◆ PROVIDED DATA
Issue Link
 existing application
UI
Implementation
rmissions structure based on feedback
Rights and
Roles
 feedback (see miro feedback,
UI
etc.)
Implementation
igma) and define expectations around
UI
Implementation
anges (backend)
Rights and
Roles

==

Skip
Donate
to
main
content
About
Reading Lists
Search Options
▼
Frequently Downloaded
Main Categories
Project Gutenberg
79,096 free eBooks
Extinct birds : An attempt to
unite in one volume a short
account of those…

◆ TO DO
All lines above that include the word "feedback" must be copied into the answer.

◆ EXERCISE SOLUTION
rmissions structure based on feedback
 feedback (see miro feedback,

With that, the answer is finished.